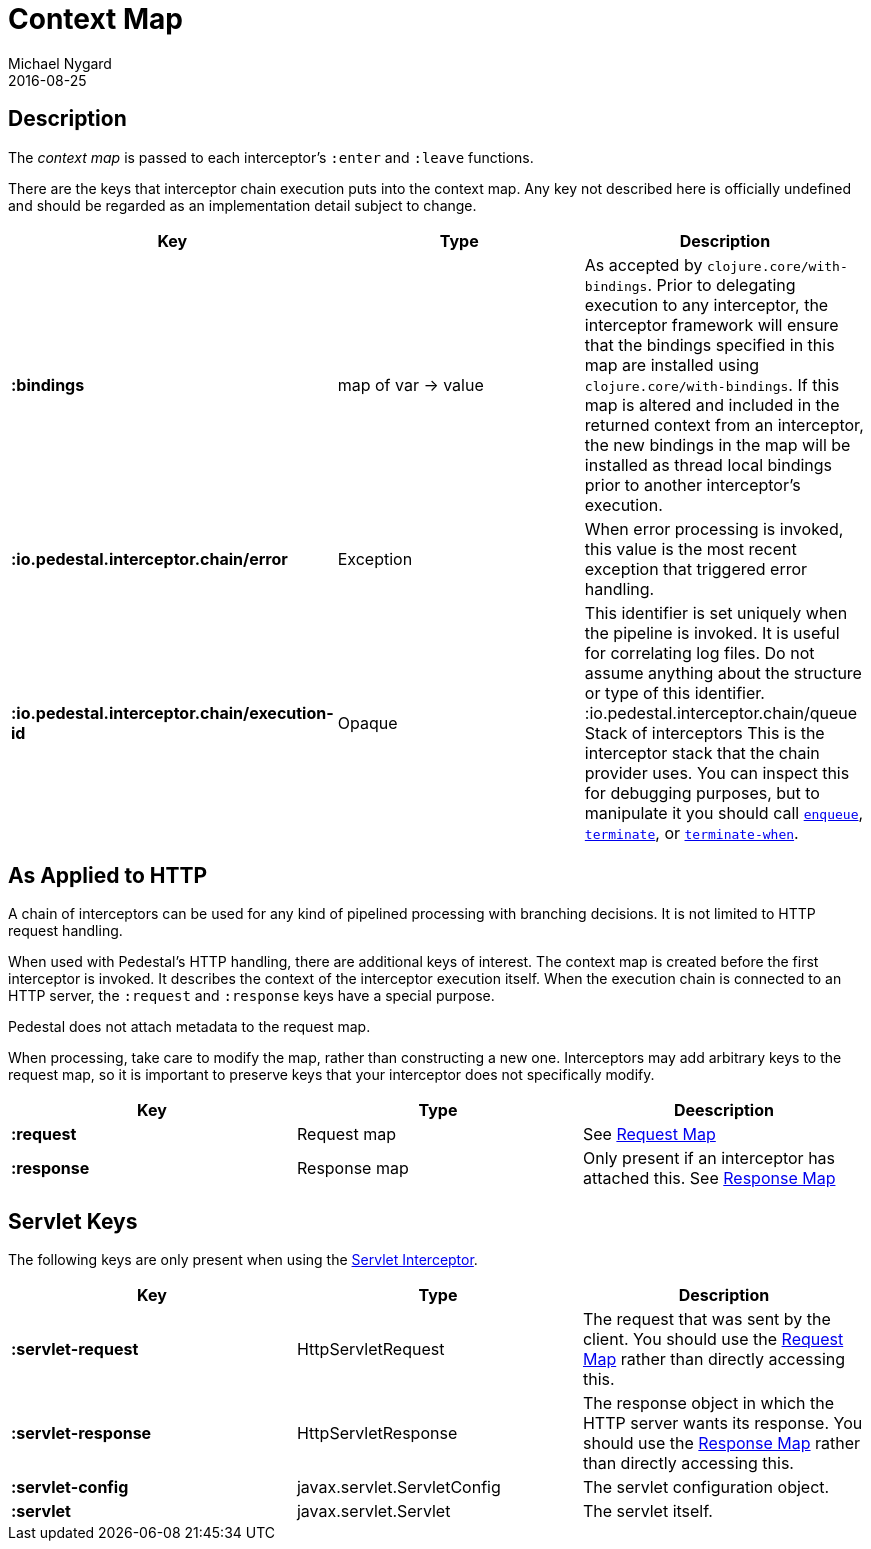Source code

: = Context Map
Michael Nygard
2016-08-25
:jbake-type: page
:toc: macro
:icons: font
:section: reference


== Description

The _context map_ is passed to each interceptor's `:enter` and
`:leave` functions.

There are the keys that interceptor chain execution puts into the
context map. Any key not described here is officially undefined and
should be regarded as an implementation detail subject to change.

[cols="s,d,d", options="header", grid="rows"]
|===
| Key | Type | Description

| :bindings
| map of var -> value
| As accepted by `clojure.core/with-bindings`. Prior to delegating execution to any interceptor, the interceptor framework will ensure that the bindings specified in this map are installed using `clojure.core/with-bindings`. If this map is altered and included in the returned context from an interceptor, the new bindings in the map will be installed as thread local bindings prior to another interceptor's execution.

| :io.pedestal.interceptor.chain/error
| Exception
| When error processing is invoked, this value is the most recent exception that triggered error handling.

| :io.pedestal.interceptor.chain/execution-id
| Opaque
| This identifier is set uniquely when the pipeline is invoked. It is useful for correlating log files. Do not assume anything about the structure or type of this identifier. :io.pedestal.interceptor.chain/queue Stack of interceptors This is the interceptor stack that the chain provider uses. You can inspect this for debugging purposes, but to manipulate it you should call link:../api/pedestal.interceptor/io.pedestal.interceptor.chain.html#var-enqueue[`enqueue`], link:../api/pedestal.interceptor/io.pedestal.interceptor.chain.html#var-terminate[`terminate`], or link:../api/pedestal.interceptor/io.pedestal.interceptor.chain.html#var-terminate-when[`terminate-when`].

|===

== As Applied to HTTP

A chain of interceptors can be used for any kind of pipelined
processing with branching decisions. It is not limited to HTTP request
handling.

When used with Pedestal's HTTP handling, there are additional keys of
interest.  The context map is created before the first interceptor is
invoked. It describes the context of the interceptor execution
itself. When the execution chain is connected to an HTTP server, the
`:request` and `:response` keys have a special purpose.

Pedestal does not attach metadata to the request map.

When processing, take care to modify the map, rather than constructing
a new one. Interceptors may add arbitrary keys to the request map, so
it is important to preserve keys that your interceptor does not
specifically modify.

[cols="s,d,d", options="header", grid="rows"]
|===
| Key | Type | Deescription

| :request
| Request map
| See link:request-map[Request Map]

| :response
| Response map
| Only present if an interceptor has attached this. See link:response-map[Response Map]

|===

== Servlet Keys

The following keys are only present when using the
link:servlet-interceptor[Servlet Interceptor].

[cols="s,d,d", options="header", grid="rows"]
|===
| Key | Type | Description

| :servlet-request
| HttpServletRequest
| The request that was sent by the client. You should use the link:request-map[Request Map] rather than directly accessing this.

| :servlet-response
| HttpServletResponse
| The response object in which the HTTP server wants its response. You should use the link:response-map[Response Map] rather than directly accessing this.

| :servlet-config
| javax.servlet.ServletConfig
| The servlet configuration object.

| :servlet
| javax.servlet.Servlet
| The servlet itself.

|===
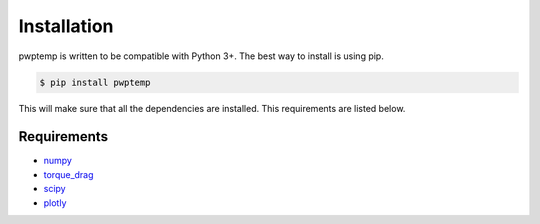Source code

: Installation
============

pwptemp is written to be compatible with Python 3+. The best way to install is using pip.

.. code-block:: bash

    $ pip install pwptemp

This will make sure that all the dependencies are installed. This requirements are listed below.


Requirements
------------

* `numpy`_
* `torque_drag`_
* `scipy`_
* `plotly`_

.. _numpy: https://pypi.org/project/numpy/
.. _torque_drag: https://pypi.org/project/torque-drag/
.. _scipy: https://pypi.org/project/scipy/
.. _plotly: https://pypi.org/project/plotly/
=-=-=-=-=
**What this task involves**
An exact reproduction of all the records is required, with no pictures included.

**Solution to the exercise**
Source code

: = Context Map
Michael Nygard
2016-08-25
:jbake-type: page
:toc: macro
:icons: font
:section: reference


== Description

The _context map_ is passed to each interceptor's `:enter` and
`:leave` functions.

There are the keys that interceptor chain execution puts into the
context map. Any key not described here is officially undefined and
should be regarded as an implementation detail subject to change.

[cols="s,d,d", options="header", grid="rows"]
|===
| Key | Type | Description

| :bindings
| map of var -> value
| As accepted by `clojure.core/with-bindings`. Prior to delegating execution to any interceptor, the interceptor framework will ensure that the bindings specified in this map are installed using `clojure.core/with-bindings`. If this map is altered and included in the returned context from an interceptor, the new bindings in the map will be installed as thread local bindings prior to another interceptor's execution.

| :io.pedestal.interceptor.chain/error
| Exception
| When error processing is invoked, this value is the most recent exception that triggered error handling.

| :io.pedestal.interceptor.chain/execution-id
| Opaque
| This identifier is set uniquely when the pipeline is invoked. It is useful for correlating log files. Do not assume anything about the structure or type of this identifier. :io.pedestal.interceptor.chain/queue Stack of interceptors This is the interceptor stack that the chain provider uses. You can inspect this for debugging purposes, but to manipulate it you should call link:../api/pedestal.interceptor/io.pedestal.interceptor.chain.html#var-enqueue[`enqueue`], link:../api/pedestal.interceptor/io.pedestal.interceptor.chain.html#var-terminate[`terminate`], or link:../api/pedestal.interceptor/io.pedestal.interceptor.chain.html#var-terminate-when[`terminate-when`].

|===

== As Applied to HTTP

A chain of interceptors can be used for any kind of pipelined
processing with branching decisions. It is not limited to HTTP request
handling.

When used with Pedestal's HTTP handling, there are additional keys of
interest.  The context map is created before the first interceptor is
invoked. It describes the context of the interceptor execution
itself. When the execution chain is connected to an HTTP server, the
`:request` and `:response` keys have a special purpose.

Pedestal does not attach metadata to the request map.

When processing, take care to modify the map, rather than constructing
a new one. Interceptors may add arbitrary keys to the request map, so
it is important to preserve keys that your interceptor does not
specifically modify.

[cols="s,d,d", options="header", grid="rows"]
|===
| Key | Type | Deescription

| :request
| Request map
| See link:request-map[Request Map]

| :response
| Response map
| Only present if an interceptor has attached this. See link:response-map[Response Map]

|===

== Servlet Keys

The following keys are only present when using the
link:servlet-interceptor[Servlet Interceptor].

[cols="s,d,d", options="header", grid="rows"]
|===
| Key | Type | Description

| :servlet-request
| HttpServletRequest
| The request that was sent by the client. You should use the link:request-map[Request Map] rather than directly accessing this.

| :servlet-response
| HttpServletResponse
| The response object in which the HTTP server wants its response. You should use the link:response-map[Response Map] rather than directly accessing this.

| :servlet-config
| javax.servlet.ServletConfig
| The servlet configuration object.

| :servlet
| javax.servlet.Servlet
| The servlet itself.

|===
Source code

: Installation
============

pwptemp is written to be compatible with Python 3+. The best way to install is using pip.

.. code-block:: bash

    $ pip install pwptemp

This will make sure that all the dependencies are installed. This requirements are listed below.


Requirements
------------

* `numpy`_
* `torque_drag`_
* `scipy`_
* `plotly`_

.. _numpy: https://pypi.org/project/numpy/
.. _torque_drag: https://pypi.org/project/torque-drag/
.. _scipy: https://pypi.org/project/scipy/
.. _plotly: https://pypi.org/project/plotly/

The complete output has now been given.